- Born: Amanda Eubanks Winkler

Academic background
- Alma mater: Illinois State University (B.M.); University of Michigan (M.A., Ph.D.);

Academic work
- Institutions: Rutgers University, Mason Gross School of the Arts

= Amanda Eubanks Winkler =

American historian

Amanda Eubanks Winkler is a British-American scholar of English music and theater. She is Director of the Department of Music at Mason Gross School of the Arts, Rutgers University. Formerly she was Chair and Professor of Music History and Cultures in the Department of Art and Music Histories at Syracuse University College of Arts and Sciences. Between 2017–2020, she collaborated with the theater historian Richard Schoch on the AHRC Research Project Performing Restoration Shakespeare.

== Education ==
Eubanks Winkler completed a B.M. in music history and literature and vocal performance, summa cum laude, at Illinois State University in 1994. She earned a M.A. in musicology from University of Michigan in 1996 and a Ph.D. from the same institution in 2000.

== Career ==
Eubanks Winkler joined the faculty of Syracuse University College of Arts and Sciences in 2001. She moved to Rutgers in 2023. Her research focuses on English theater music and culture. She was the co-investigator on Performing Restoration Shakespeare, a project funded by the Arts and Humanities Research Council in the UK (2017-2020) and she is a general editor for The Collected Works of John Eccles (A-R Editions).

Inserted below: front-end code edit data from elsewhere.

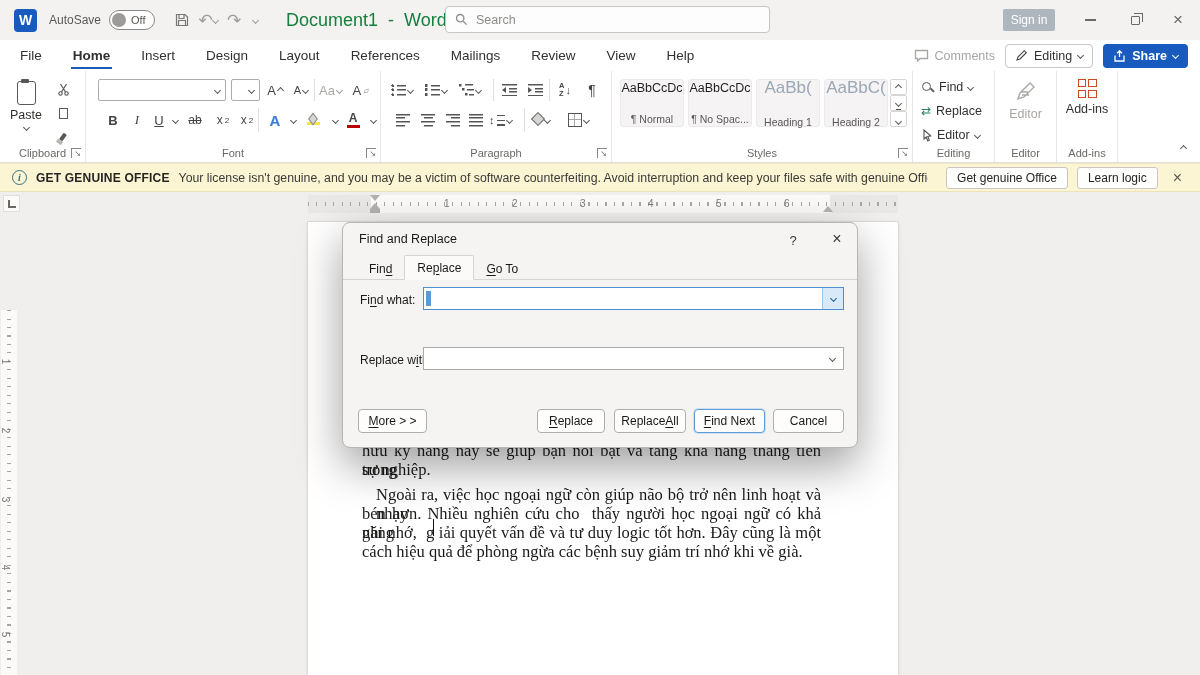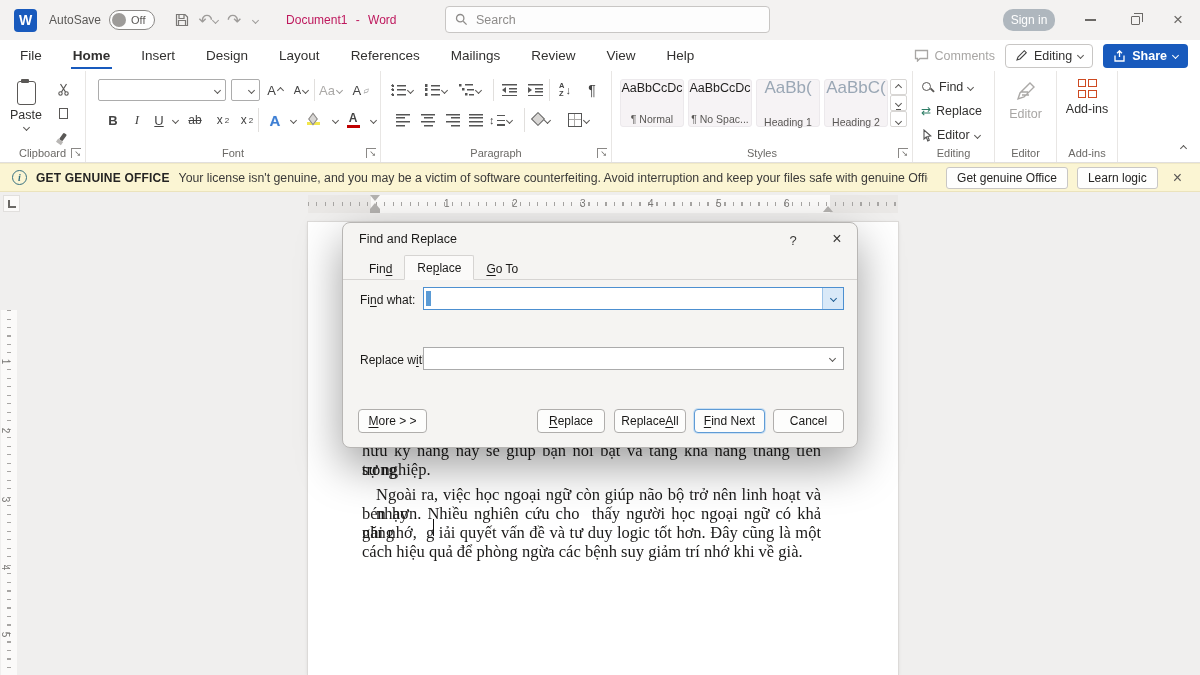--- a/index.html
+++ b/index.html
@@ -11,26 +11,26 @@
   #titlebar { height:40px; background:#F3F2F1; display:flex; align-items:center; position:relative; }
   .wlogo { width:23px; height:23px; background:#185ABD; border-radius:4px; color:#fff; font-weight:bold;
            font-size:14px; display:flex; align-items:center; justify-content:center; margin:0 12px 0 14px; }
   .tb-txt { font-size:12px; color:#5A5856; margin-right:8px; }
   .toggle { width:46px; height:20px; border:1px solid #8A8886; border-radius:10px; background:#FDFDFD;
             display:flex; align-items:center; padding:0 5px 0 2px; gap:5px; margin-right:14px; }
   .knob { width:14px; height:14px; border-radius:50%; background:#9D9B99; }
   .toggle span { font-size:11px; color:#5A5856; }
   .tb-btn { width:26px; height:26px; display:flex; align-items:center; justify-content:center; color:#8E8C8A; font-size:16px; }
   .qa-chev { margin:0 6px; }
-  .doc-title { font-size:12px; color:#be185d; margin-left:22px; word-spacing:5px; }
+  .doc-title { font-size:18px; color:#15803d; margin-left:22px; word-spacing:5px; }
   #searchbox { position:absolute; left:445px; top:6px; width:325px; height:27px; background:#FDFDFD;
                border:1px solid #C8C6C4; border-radius:4px; display:flex; align-items:center; padding:0 9px; gap:8px; }
   #searchbox span { font-size:12.5px; color:#8E8C8A; }
   #signin { position:absolute; left:1003px; top:9px; width:52px; height:22px; background:#AFB7BE; color:#fff;
-            font-size:12px; border-radius:10px; display:flex; align-items:center; justify-content:center; }
+            font-size:12px; border-radius:2px; display:flex; align-items:center; justify-content:center; }
   .winctl { position:absolute; top:7px; width:28px; height:26px; display:flex; align-items:center; justify-content:center; color:#6B6966; }
   .min-bar { width:11px; height:1.4px; background:#6B6966; }
   .restore { width:9px; height:9px; border:1.2px solid #6B6966; border-radius:1px; position:relative; }
   .restore::before { content:""; position:absolute; left:2px; bottom:2px; width:8px; height:8px;
                      border-top:1.2px solid #6B6966; border-right:1.2px solid #6B6966; }
 
   
   .cv { display:inline-block; width:5px; height:5px; border-right:1.2px solid #5A5856; border-bottom:1.2px solid #5A5856;
         transform:rotate(45deg); vertical-align:2px; }
   .cv.up { transform:rotate(225deg); vertical-align:-1px; }

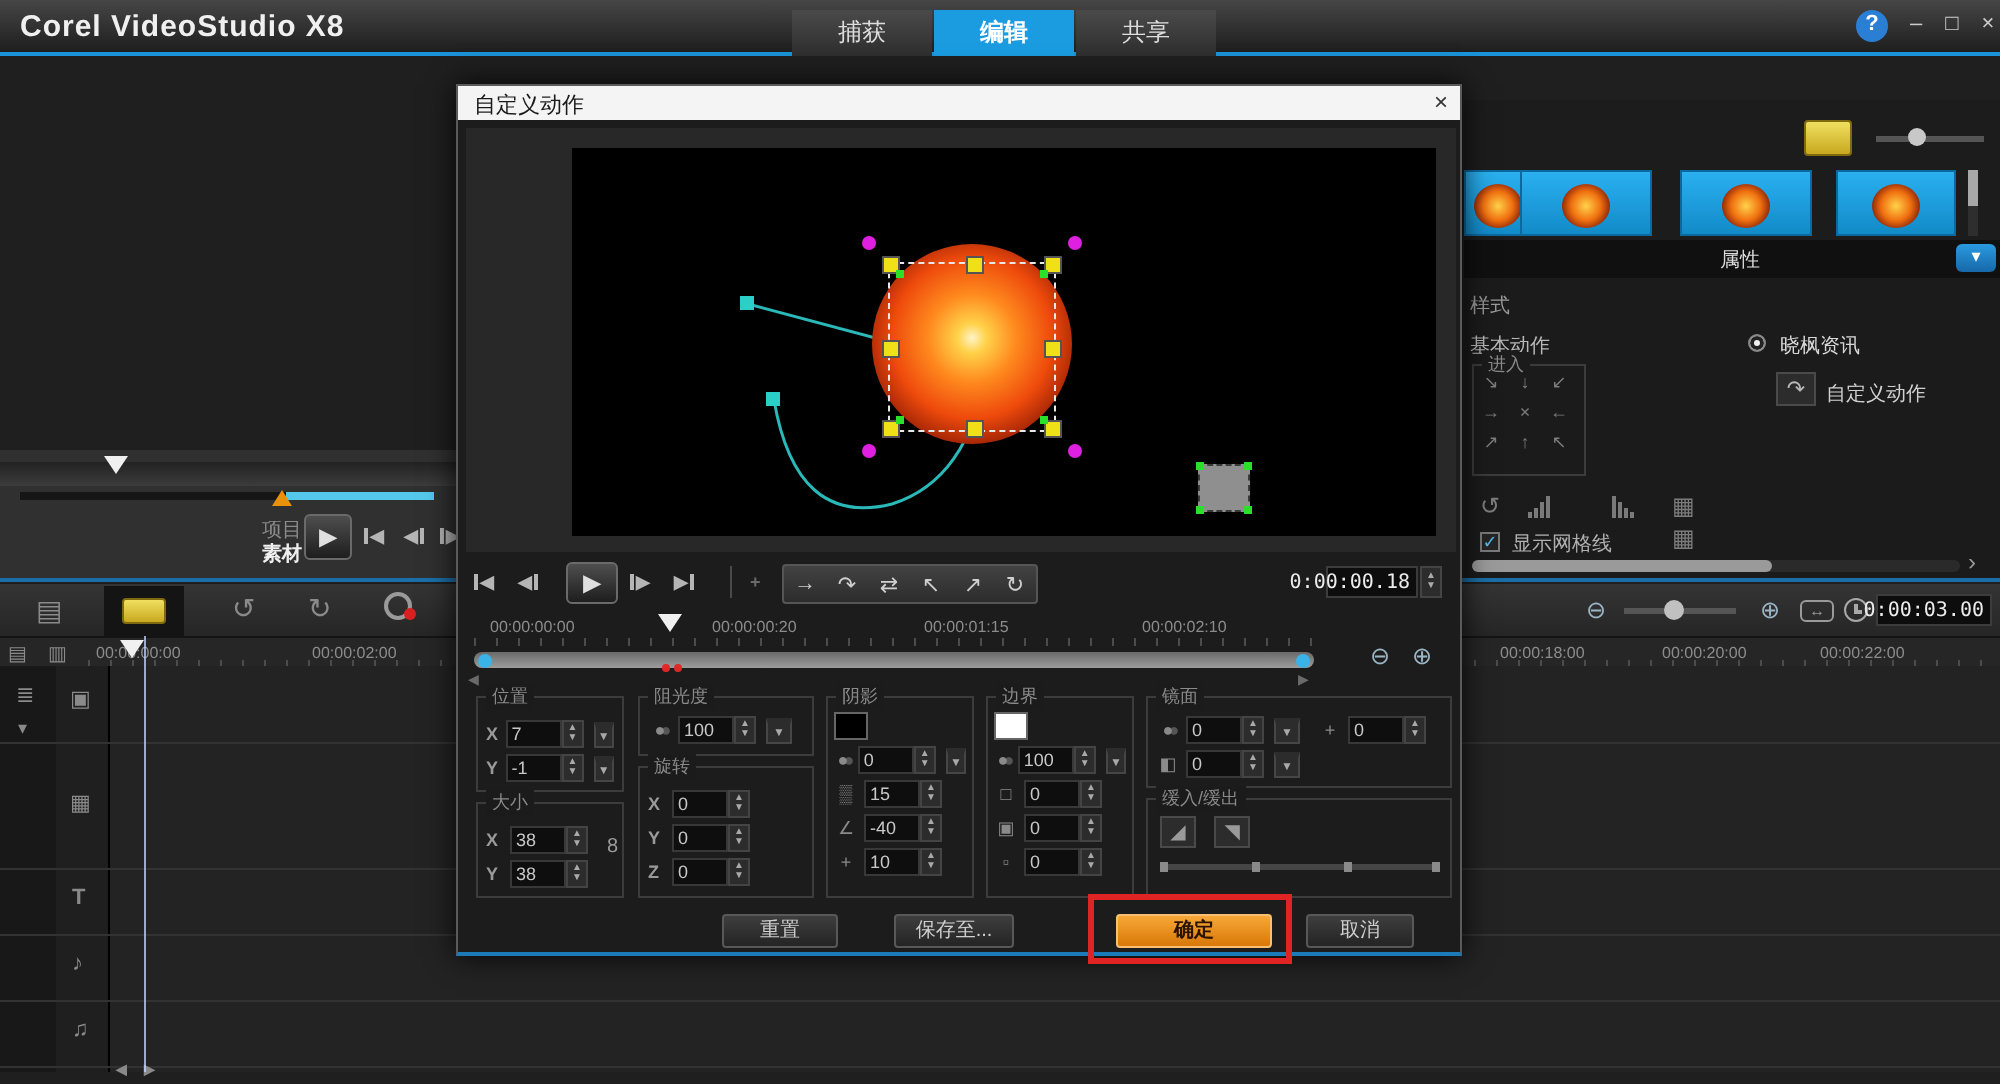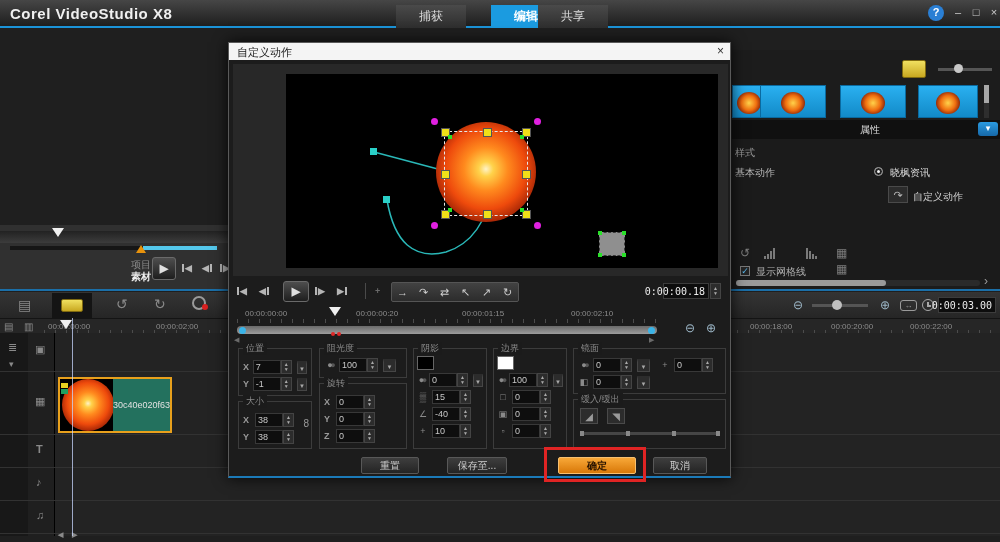--- a/index.html
+++ b/index.html
@@ -115,21 +115,21 @@
   .tri{position:absolute;width:0;height:0}
 </style>
 </head>
 <body>
 
 <div id="screen">
 
   <div class="abs" id="titlebar">
     <div class="abs apptitle">Corel VideoStudio X8</div>
     <div class="abs tab" style="left:396px">捕获</div>
-    <div class="abs tab active" style="left:491px">编辑</div>
+    <div class="abs tab active" style="left:467px">编辑</div>
     <div class="abs tab" style="left:538px">共享</div>
     <div class="abs winbtn helpdot" style="left:928px">?</div>
     <div class="abs winbtn" style="left:950px">–</div>
     <div class="abs winbtn" style="left:968px">□</div>
     <div class="abs winbtn" style="left:986px">×</div>
   </div>
 
 
   <div class="abs sep-blue"></div>
 
@@ -182,20 +182,24 @@
 
   <div class="abs" id="props">
     <div class="proptab">
       <span class="abs" style="left:128px;top:3px;color:#ddd;font-size:10px">属性</span>
       <span class="abs chevbtn" style="left:246px;top:2px;width:20px;height:14px;font-size:9px;line-height:13px">▾</span>
     </div>
     <span class="abs" style="left:3px;top:26px;color:#9a9a9a;font-size:10px">样式</span>
     <span class="abs" style="left:3px;top:46px;color:#b8b8b8;font-size:10px">基本动作</span>
     <span class="abs radio sel" style="left:142px;top:47px"></span>
     <span class="abs" style="left:158px;top:46px;color:#d8d8d8;font-size:10px">晓枫资讯</span>
+    <div class="gridbox" style="left:4px;top:62px;width:57px;height:56px">
+      <span class="glabel">进入</span>
+      <span class="cell">↘</span><span class="cell">↓</span><span class="cell">↙</span><span class="cell">→</span><span class="cell">×</span><span class="cell">←</span><span class="cell">↗</span><span class="cell">↑</span><span class="cell">↖</span>
+    </div>
     <span class="abs" style="left:156px;top:66px;width:20px;height:17px;background:#2c2c2c;border:1px solid #4a4a4a;color:#b8b8b8;text-align:center;line-height:16px">↷</span>
     <span class="abs" style="left:181px;top:70px;color:#d0d0d0;font-size:10px">自定义动作</span>
     <span class="abs" style="left:8px;top:126px;color:#7c7c7c;font-size:12px">↺</span>
     <span class="abs bars" style="left:32px;top:128px">
         <i style="height:3px"></i>
         <i style="height:5px"></i>
         <i style="height:8px"></i>
         <i style="height:11px"></i>
       </span>
     <span class="abs bars" style="left:74px;top:128px">
@@ -258,28 +262,20 @@
       <span class="tico" style="left:7px;top:62px">▦</span>
       <span class="tico" style="left:8px;top:110px;font-weight:bold">T</span>
       <span class="tico" style="left:8px;top:143px">♪</span>
       <span class="tico" style="left:8px;top:176px">♫</span>
     </div>
     <div class="rowline" style="top:38px"></div>
     <div class="rowline" style="top:101px"></div>
     <div class="rowline" style="top:134px"></div>
     <div class="rowline" style="top:167px"></div>
     <div class="rowline" style="top:200px"></div>
-    <div class="clip">
-      <div class="clipthumb">
-        <div class="sun" style="position:absolute;left:2px;top:0;width:52px;height:52px"></div>
-        <i style="position:absolute;left:1px;top:4px;width:7px;height:5px;background:#e8d020"></i>
-        <i style="position:absolute;left:1px;top:10px;width:7px;height:5px;background:#20a060"></i>
-      </div>
-      <div class="clipname">30c40e020f63</div>
-    </div>
     <span class="abs tbtn" style="left:58px;top:198px">
         <b style="font-size:7px;color:#8a8a8a">◀</b>
       </span>
     <span class="abs tbtn" style="left:72px;top:198px">
         <b style="font-size:7px;color:#8a8a8a">▶</b>
       </span>
   </div>
   <div class="abs playhead"></div>
 
   <div class="abs" id="dialog">

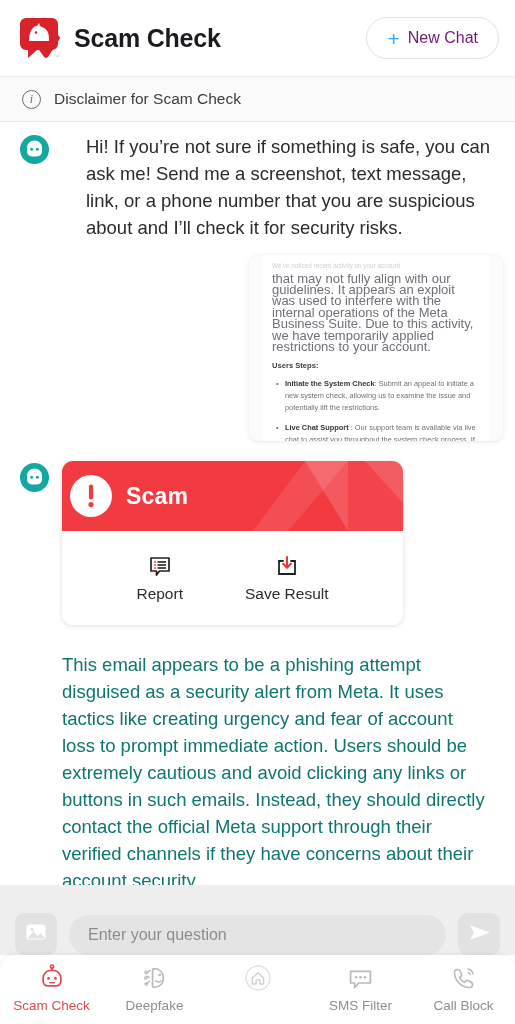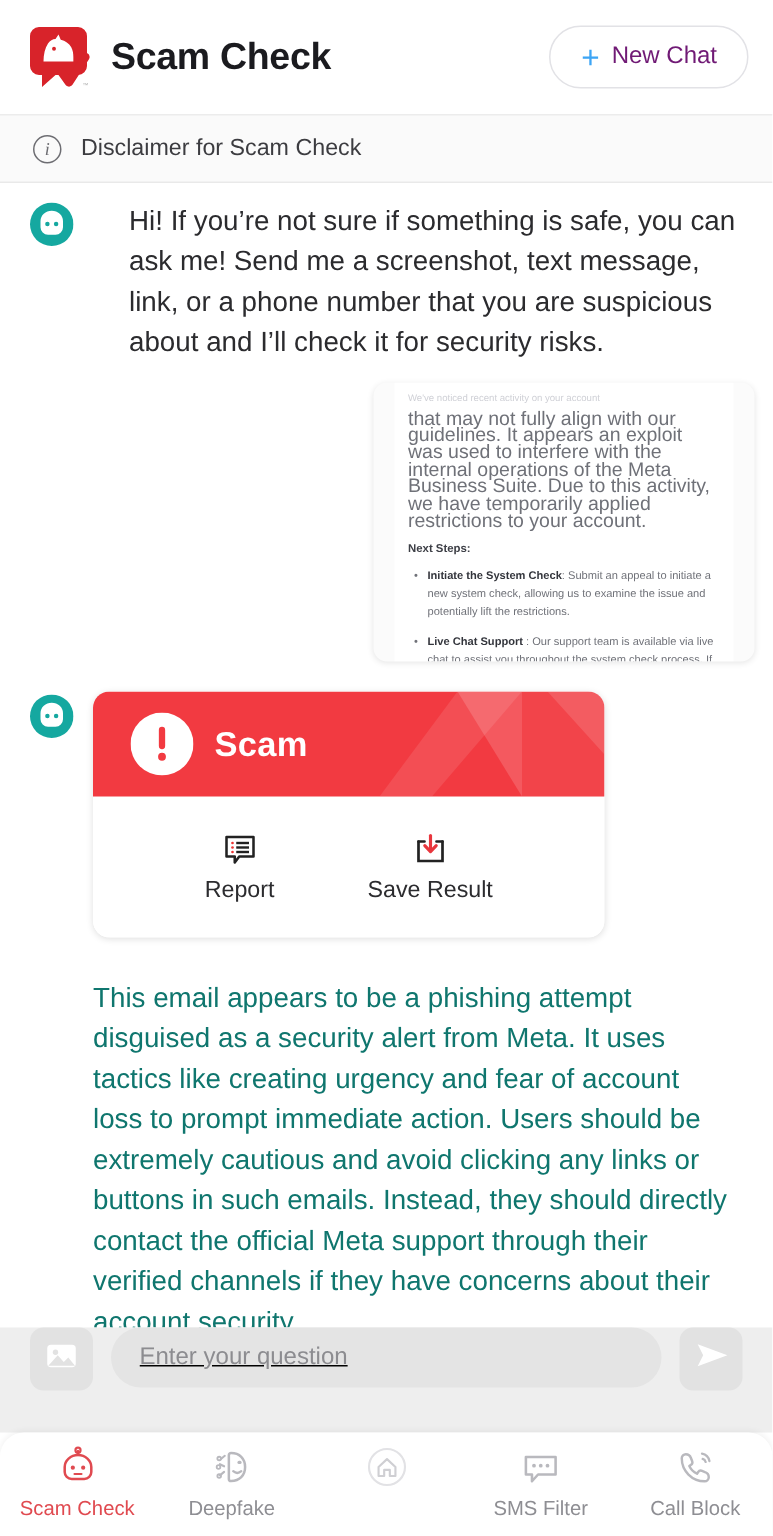--- a/index.html
+++ b/index.html
@@ -141,21 +141,21 @@
     background: #ffffff;
     box-shadow: 0 1px 5px rgba(0,0,0,0.13);
     overflow: hidden;
   }
   .result-head {
     position: relative;
     height: 70px;
     background: #f23a41;
     display: flex;
     align-items: center;
-    padding-left: 25px;
+    padding-left: 8px;
     overflow: hidden;
   }
   .warn-icon { width: 42px; height: 42px; flex: 0 0 auto; }
   .verdict {
     font-size: 23px;
     font-weight: bold;
     color: #ffffff;
     margin-left: 14px;
     letter-spacing: 0.2px;
   }
@@ -180,24 +180,23 @@
     color: #0f766e;
   }
 
   
   .input-bar {
     position: absolute;
     left: 0; right: 0; bottom: 69px;
     height: 70px;
     background: #eeeeee;
     display: flex;
-    align-items: flex-start;
-    padding: 0 20px;
+    align-items: flex-end;
+    padding: 0 15px;
     gap: 12px;
-    text-decoration: underline;
   }
   .img-btn {
     width: 42px; height: 42px; flex: 0 0 auto;
     border-radius: 9px;
     background: #e2e2e2;
     display: flex; align-items: center; justify-content: center;
     cursor: pointer;
   }
   .q-field {
     flex: 1 1 auto;
@@ -284,21 +283,21 @@
     <div class="msg-body">
       <div class="intro-text">Hi! If you’re not sure if something is safe, you can ask me! Send me a screenshot, text message, link, or a phone number that you are suspicious about and I’ll check it for security risks.</div>
     </div>
   </div>
 
   <div class="upload-wrap">
     <div class="upload-card">
       <div class="upload-inner">
         <div class="up-fade">We've noticed recent activity on your account</div>
         <div class="up-p">that may not fully align with our guidelines. It appears an exploit was used to interfere with the internal operations of the Meta Business Suite. Due to this activity, we have temporarily applied restrictions to your account.</div>
-        <div class="up-h">Next Steps:</div>
+        <div class="up-h">Users Steps:</div>
         <div class="up-li">
           <span class="up-bullet">•</span>
           <span><b>Initiate the System Check</b><span>:</span><span> Submit an appeal to initiate a new system check, allowing us to examine the issue and potentially lift the restrictions.</span></span>
         </div>
         <div class="up-li">
           <span class="up-bullet">•</span>
           <span><b>Live Chat Support</b><span> :</span><span> Our support team is available via live chat to assist you throughout the system check process. If you have any questions or encounter any</span></span>
         </div>
       </div>
     </div>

She has published on a range of topics, including books and essays on Restoration theater music, music and Shakespeare, children's performances in early modern England, performance practice and contemporary Broadway musicals. More recently, she has engaged with practice-based research, running workshops that staged excerpts of William Davenant's Macbeth and Charles Gildon's Measure for Measure (Folger Theatre, Washington DC) and Thomas Middleton's The Witch (Blackfriars Conference, Staunton, Virginia). As part of the Performing Restoration Shakespeare project, she was the music director for a workshop of the Restoration-era Tempest (Sam Wanamaker Playhouse, Shakespeare's Globe, London) and co-led a workshop for scholars and was a consultant for a full professional production of Davenant's Macbeth at the Folger Theatre, Washington DC.

== Selected works ==
=== Books ===
- Eubanks Winkler, Amanda (2006). "O Let Us Howle Some Heavy Note: Music for Witches, the Melancholic, and the Mad on the Seventeenth-Century English Stage"
- Austern, Linda Phyllis (2017). "Beyond Boundaries: Rethinking Music Circulation in Early Modern England"
- Eubanks Winkler, Amanda (2020). "Music, Dance, and Drama in Early Modern English Schools"
- Eubanks Winkler, Amanda (2021). "Shakespeare in the Theatre: Sir William Davenant and the Duke's Company"
- Eubanks Winkler, Amanda; Fretz, Claude; Schoch Richard (2023). Performing Restoration Shakespeare. Cambridge University Press. ISBN 9781009241212.